People convoy down the iconic Alcalá street on a very hot afternoon in Madrid, Spain.
Miguel Pereira | Getty Images Message | Getty Images
The euro zone economy grew 0.4% in the third quarter, flash figures published by the European Coalition’s statistics agency showed Wednesday.
Economists polled by Reuters had expected growth of 0.2%. following the bloc’s 0.3% increase in the second quarter.
Spain saw one of the highest growth rates, increasing 0.8% on the previous quarter, as Ireland — which loosely records volatile figures due to the high proportion of international corporations stationed there — rose 2%.
The euro zone’s biggest brevity, Germany, recorded a surprise growth of 0.2% in the third quarter. That allowed Europe’s largest economy to leave alone the recession that had been forecast by some economists, as it struggles with a downturn in its key manufacturing sector.
“Although a industrial recession was avoided, the German economy remains barely larger than it was at the start of the pandemic,” analysts at ING said in a Wednesday note, trade the nation a “magnet for negative macro news.”
Analysts say euro zone business activity and consumer confidence should cautiously pick up in the approach months, amid lower interest rates and cooling inflation.

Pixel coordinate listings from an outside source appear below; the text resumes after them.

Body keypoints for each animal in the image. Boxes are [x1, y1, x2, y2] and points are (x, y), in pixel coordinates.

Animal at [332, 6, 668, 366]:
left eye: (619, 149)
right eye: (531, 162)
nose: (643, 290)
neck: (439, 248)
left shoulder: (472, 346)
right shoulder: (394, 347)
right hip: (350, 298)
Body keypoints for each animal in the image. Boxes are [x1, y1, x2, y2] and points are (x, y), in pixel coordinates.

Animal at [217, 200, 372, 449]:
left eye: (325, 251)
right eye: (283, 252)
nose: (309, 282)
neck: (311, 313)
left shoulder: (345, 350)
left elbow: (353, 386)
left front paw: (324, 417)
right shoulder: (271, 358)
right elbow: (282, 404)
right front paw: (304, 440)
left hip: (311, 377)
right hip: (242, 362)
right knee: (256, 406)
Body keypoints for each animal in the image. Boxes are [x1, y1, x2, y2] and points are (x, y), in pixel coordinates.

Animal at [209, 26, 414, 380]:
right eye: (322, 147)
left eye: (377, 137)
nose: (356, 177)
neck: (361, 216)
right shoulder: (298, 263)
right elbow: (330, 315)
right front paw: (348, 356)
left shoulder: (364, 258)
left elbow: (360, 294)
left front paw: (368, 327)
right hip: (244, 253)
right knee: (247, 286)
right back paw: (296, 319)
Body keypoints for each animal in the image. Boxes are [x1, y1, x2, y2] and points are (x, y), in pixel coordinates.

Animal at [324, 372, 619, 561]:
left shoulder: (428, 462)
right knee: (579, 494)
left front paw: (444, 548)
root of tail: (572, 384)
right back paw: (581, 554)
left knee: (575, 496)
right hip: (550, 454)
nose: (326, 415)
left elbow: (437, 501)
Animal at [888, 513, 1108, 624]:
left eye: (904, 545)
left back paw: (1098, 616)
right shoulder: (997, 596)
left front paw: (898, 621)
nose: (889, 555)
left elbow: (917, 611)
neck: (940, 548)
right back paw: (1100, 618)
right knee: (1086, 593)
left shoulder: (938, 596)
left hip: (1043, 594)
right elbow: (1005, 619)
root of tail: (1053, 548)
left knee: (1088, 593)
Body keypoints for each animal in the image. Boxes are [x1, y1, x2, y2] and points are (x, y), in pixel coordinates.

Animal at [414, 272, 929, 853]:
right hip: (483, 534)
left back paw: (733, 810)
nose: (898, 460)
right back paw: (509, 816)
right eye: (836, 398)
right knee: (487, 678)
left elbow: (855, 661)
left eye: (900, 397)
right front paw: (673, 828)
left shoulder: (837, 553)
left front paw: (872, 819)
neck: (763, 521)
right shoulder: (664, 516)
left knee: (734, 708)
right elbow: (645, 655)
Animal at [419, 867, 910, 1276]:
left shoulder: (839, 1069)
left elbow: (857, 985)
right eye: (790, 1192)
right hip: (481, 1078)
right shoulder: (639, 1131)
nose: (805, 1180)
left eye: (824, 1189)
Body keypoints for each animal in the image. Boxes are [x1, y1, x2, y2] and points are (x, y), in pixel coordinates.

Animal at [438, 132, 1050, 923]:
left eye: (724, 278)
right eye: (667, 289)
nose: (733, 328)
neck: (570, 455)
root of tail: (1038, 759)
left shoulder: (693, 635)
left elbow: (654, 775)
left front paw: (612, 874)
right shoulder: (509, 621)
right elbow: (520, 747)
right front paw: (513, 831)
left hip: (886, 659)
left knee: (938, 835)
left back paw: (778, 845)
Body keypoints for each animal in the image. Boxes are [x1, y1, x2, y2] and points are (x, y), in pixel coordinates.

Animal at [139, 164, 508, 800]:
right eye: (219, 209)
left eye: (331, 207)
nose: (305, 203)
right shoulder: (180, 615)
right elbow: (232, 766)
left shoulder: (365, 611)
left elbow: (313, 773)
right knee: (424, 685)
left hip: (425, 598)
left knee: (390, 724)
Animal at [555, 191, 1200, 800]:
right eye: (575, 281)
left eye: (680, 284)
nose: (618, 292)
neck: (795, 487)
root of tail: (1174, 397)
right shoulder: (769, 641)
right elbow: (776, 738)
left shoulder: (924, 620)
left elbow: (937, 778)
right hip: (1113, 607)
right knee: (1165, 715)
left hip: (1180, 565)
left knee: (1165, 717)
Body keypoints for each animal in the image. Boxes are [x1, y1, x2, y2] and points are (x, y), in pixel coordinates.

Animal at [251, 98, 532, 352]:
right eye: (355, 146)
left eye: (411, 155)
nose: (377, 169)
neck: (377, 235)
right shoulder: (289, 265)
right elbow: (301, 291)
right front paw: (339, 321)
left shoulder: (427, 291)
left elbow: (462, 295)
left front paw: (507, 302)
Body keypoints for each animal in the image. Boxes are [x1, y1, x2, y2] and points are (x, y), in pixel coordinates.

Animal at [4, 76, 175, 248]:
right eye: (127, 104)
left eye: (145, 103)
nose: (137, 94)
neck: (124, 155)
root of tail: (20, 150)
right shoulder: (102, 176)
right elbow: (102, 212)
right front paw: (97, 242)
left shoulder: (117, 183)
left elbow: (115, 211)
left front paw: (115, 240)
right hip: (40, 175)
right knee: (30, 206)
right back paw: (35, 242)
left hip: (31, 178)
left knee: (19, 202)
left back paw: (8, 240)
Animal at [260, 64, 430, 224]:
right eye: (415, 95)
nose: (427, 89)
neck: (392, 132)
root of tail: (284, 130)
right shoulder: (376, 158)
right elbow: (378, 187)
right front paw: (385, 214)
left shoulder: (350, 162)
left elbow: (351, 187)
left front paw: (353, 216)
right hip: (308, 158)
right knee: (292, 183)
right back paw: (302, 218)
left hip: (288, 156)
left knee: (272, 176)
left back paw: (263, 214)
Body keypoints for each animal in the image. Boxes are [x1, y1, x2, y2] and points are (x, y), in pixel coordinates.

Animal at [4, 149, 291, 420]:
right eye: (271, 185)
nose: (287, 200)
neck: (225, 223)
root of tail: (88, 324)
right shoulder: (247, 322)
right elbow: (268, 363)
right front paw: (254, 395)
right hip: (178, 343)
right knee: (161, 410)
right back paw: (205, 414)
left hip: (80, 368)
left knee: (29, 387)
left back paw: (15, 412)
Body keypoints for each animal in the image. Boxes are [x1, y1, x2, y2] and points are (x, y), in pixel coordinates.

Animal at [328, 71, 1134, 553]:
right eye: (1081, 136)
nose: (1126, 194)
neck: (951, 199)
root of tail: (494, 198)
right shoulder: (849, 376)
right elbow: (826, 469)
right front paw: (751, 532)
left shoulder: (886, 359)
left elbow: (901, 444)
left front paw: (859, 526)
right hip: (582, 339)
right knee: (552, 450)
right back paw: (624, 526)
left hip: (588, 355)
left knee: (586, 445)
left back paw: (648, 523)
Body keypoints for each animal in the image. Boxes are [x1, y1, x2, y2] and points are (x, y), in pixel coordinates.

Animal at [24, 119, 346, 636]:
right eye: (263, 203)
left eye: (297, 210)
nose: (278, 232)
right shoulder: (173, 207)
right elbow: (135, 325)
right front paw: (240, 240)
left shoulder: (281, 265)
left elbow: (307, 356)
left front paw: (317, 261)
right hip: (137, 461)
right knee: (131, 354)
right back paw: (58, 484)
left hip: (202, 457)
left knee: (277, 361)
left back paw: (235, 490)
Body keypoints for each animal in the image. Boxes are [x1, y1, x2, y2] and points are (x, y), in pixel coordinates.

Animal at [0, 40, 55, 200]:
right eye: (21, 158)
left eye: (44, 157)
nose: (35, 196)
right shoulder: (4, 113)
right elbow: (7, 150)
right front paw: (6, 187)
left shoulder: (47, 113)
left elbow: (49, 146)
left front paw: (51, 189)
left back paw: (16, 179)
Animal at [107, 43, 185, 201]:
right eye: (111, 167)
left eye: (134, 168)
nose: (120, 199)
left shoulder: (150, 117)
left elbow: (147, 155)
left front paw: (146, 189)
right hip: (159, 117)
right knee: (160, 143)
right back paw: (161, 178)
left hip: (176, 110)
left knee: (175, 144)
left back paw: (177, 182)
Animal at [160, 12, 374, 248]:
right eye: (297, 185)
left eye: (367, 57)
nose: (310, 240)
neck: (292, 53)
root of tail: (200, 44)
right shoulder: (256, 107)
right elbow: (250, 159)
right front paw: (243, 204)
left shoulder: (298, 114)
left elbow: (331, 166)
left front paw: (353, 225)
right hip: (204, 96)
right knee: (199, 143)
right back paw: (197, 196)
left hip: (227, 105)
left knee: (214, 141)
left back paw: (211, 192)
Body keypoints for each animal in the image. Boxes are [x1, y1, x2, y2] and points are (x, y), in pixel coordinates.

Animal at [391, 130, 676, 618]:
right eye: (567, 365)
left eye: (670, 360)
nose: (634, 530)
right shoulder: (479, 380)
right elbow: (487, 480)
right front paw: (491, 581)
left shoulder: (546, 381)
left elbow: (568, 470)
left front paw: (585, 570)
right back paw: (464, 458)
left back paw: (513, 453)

The European Central Bank cut rates for the third ease this year at its October meeting, after headline inflation came in at 1.7% in September, according to a final reading. The ECB cited fast signs of weak activity in the euro area as a key factor in the central bank’s decision to enact an October cut.
Markets suffer with fully priced another 25-basis-point cut from the ECB in its last meeting of the year in December. The ECB’s key rate, the deposit facility, is currently at 3.25%.

ECB President Christine Lagarde verbalized during her October press conference that the central bank’s Governing Council had only debated a 25-basis-point cut.
Nonetheless, the promise that the central bank could opt for a larger half-percentage-point reduction — as the U.S. Federal Reserve did in September — has been increasingly discussed for the last month. That has come as some ECB policymakers have acknowledged they may soon have to grapple with the ECB’s pre-Covid-19 broadcasting of inflation that is persistently below the institution’s 2% target.
Franziska Palmas, senior Europe economist at Seat of government Economics, said stronger-than-expected growth would not deter the ECB from a December rate cut and forecast a reduction of 50 foundation points.
Palmas said euro zone GDP growth would slow in the fourth quarter, with Germany silently underperforming in manufacturing and with Italy struggling with the end of construction industry tax incentives, while inflation would undershoot the ECB’s auguries for the three-month period.
However, Kamil Kovar, senior economist at Moody’s Analytics, said the latest GDP figures determination be followed by an uptick in headline inflation which would “shut down any talk about a jumbo sized cut.”
Euro zone inflation thinks for October are due on Thursday.
“The report puts to rest any questions of whether the euro zone is currently in recession — it is not, and such peeves were always overblown,” Kovar said, calling growth “splendid in Spain and solid in France,” due in part to the summer Olympics.